Brian Njuguna   Oct 16, 2020 11:15 2 Min Read

Victims of the now non-defunct crypto exchange Mt. Gox can expect more delays on their compensation for losses incurred during a 2014 hack on the exchange, which triggered the loss of over 150,000 Bitcoins.

Delaying tactics

Numerous delays have characterized the rehabilitation plan since the proceedings were filed in 2018, and the latest move is a two-month extension as ordered by a Tokyo court.

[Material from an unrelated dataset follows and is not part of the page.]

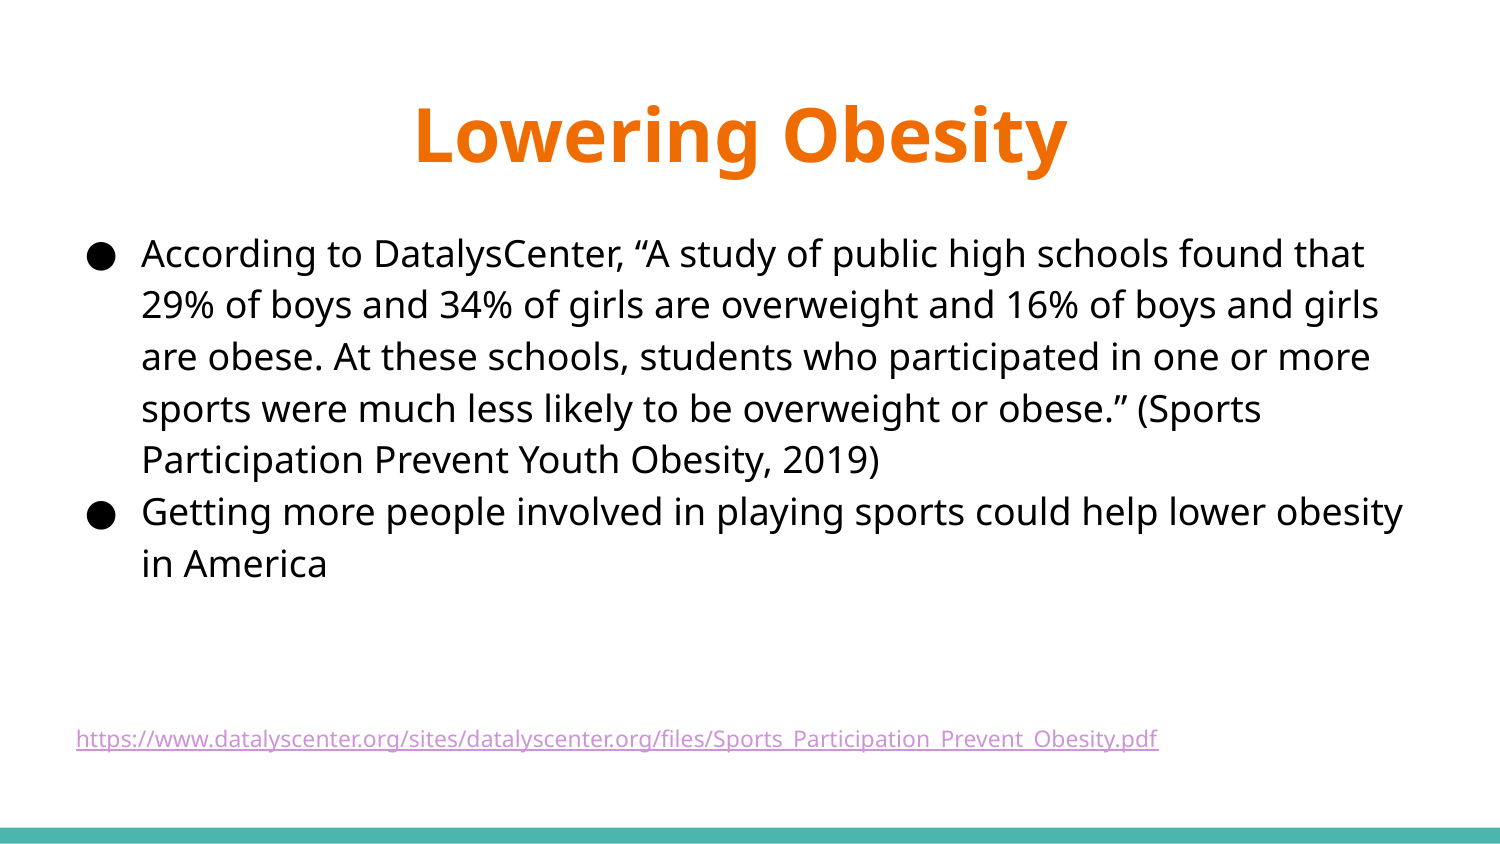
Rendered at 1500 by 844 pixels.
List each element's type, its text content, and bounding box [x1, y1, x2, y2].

title Lowering Obesity [51, 72, 1449, 189]
list According to DatalysCenter, “A study of public high schools found that 29% of boys and 34% of girls are overweight and 16% of boys and girls are obese. At these schools, students who participated in one or more sports were much less likely to be overweight or obese.” (Sports Participation Prevent Youth Obesity, 2019) Getting more people involved in playing sports could help lower obesity in America https://www.datalyscenter.org/sites/datalyscenter.org/files/Sports_Participation_Prevent_Obesity.pdf [51, 207, 1449, 750]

According to the Nobuaki Kobayashi, the rehabilitation trustee:

“In light of the foregoing, the Rehabilitation Trustee filed a motion to seek an extension of the submission deadline of the rehabilitation plan at the Tokyo District Court, and, on October 14, 2020, the Tokyo District Court issued an order to extend the submission deadline for the rehabilitation plan to December 15, 2020.”

Mt. Gox was declared bankrupt in 2014 following a security breach by hackers. At the time, it was handling over 70% of all bitcoin transactions worldwide, as the largest bitcoin intermediary and the world’s leading bitcoin exchange.

Never-ending court proceedings

Since the civil rehabilitation proceedings started two years back, they have been going round in circles as account holders were to get refunds in their initial crypto assets compared to the fiat value by the time Mt.Gox was going down.

Reportedly, in February, a Bitcoin wallet address associated with the exchange was holding an estimated 80,000 Bitcoin, which had remained untouched.

Therefore, time will tell whether the rehabilitation plan will materialize in the near future. Victims of bankrupt crypto exchanges have not had a smooth ride when seeking compensation.

For instance, in May, 17,000 customers filed refund claims ranging from $167 million to over $300 million.from the collapsed Canadian crypto exchange QuadrigaCX. This information was revealed by the firm’s trustee Ernst & Young and alluded to holding almost $30 million in assets recovered from the failed exchange.